Ms Jensen warns without ongoing critical support the health system could face significant disruption, and frontline clinicians could struggle to deliver timely and efficient patient care.

She said good progress had been made in the past two years on systems to transform how the system was connected, despite significant challenges. Cuts risked undoing that progress as well as affecting projects designed to bring the health system into the current century.

A lack of proper investment in digital health initiatives meant there was a risk of exacerbating the postcode lottery in health, where quality and accessibility of health services depend heavily on where you live.

What happens next depends on what is in the new 10-year Infrastructure Investment Plan and National Asset Management Strategy which was expected to be delivered by HNZ and considered by Cabinet this year.

There may be some nervousness about how all of this might affect data and digital spending on the Dunedin Hospital rebuild.

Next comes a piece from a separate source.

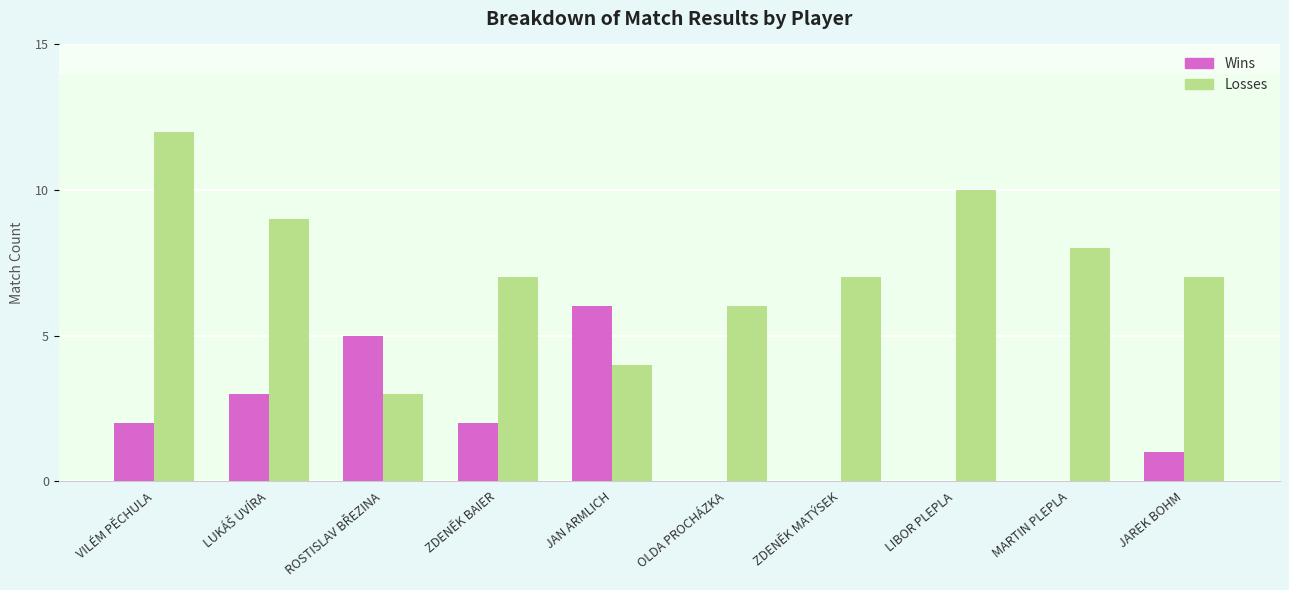

What is the total value across all series at OLDA PROCHÁZKA?

6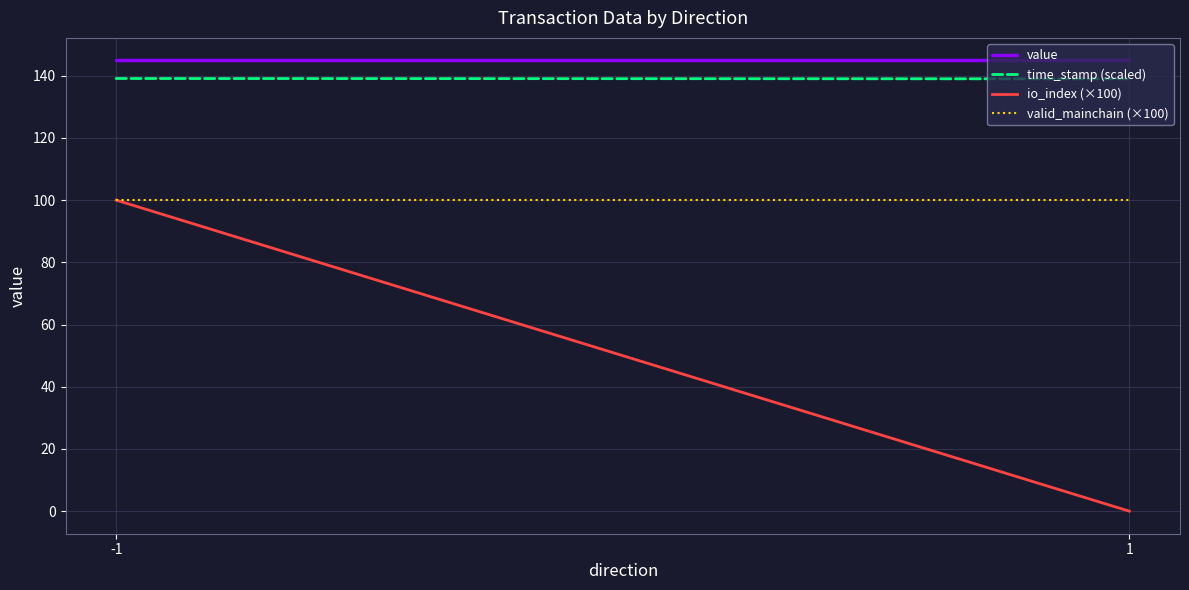

At how many categories does at least one series exceed 59?

2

Although Dr Reti is reported to have told a DHA event in July the $225 million allocated for data and digital services in the rebuild in 2022 was being retained, that was well before the government announced its review of the inpatient building part of the project.

Funding for the first phase of this spending, in the outpatient building, has been released and HNZ has said when the new building opens, modern digital infrastructure and solutions will be in place, including digital "wayfinding" services, patient check-in kiosks, digital signs and Wifi connectivity. If the national plan will involve considerably more input from the private sector, it is hard to see how that will prove cheaper.

Whatever is proposed must provide for sustaining institutional understanding which can concentrate on the long-term, rather than merely accommodate a succession of organisations making a quick buck. Lack of a co-ordinated, agreed long-term focus has much to do with how we got into this mess in the first place.

It would be good to see some focus on the IT question during the second parliamentary scrutiny week which starts today, but the issue will have to compete with a plethora of ongoing concerns about the health system.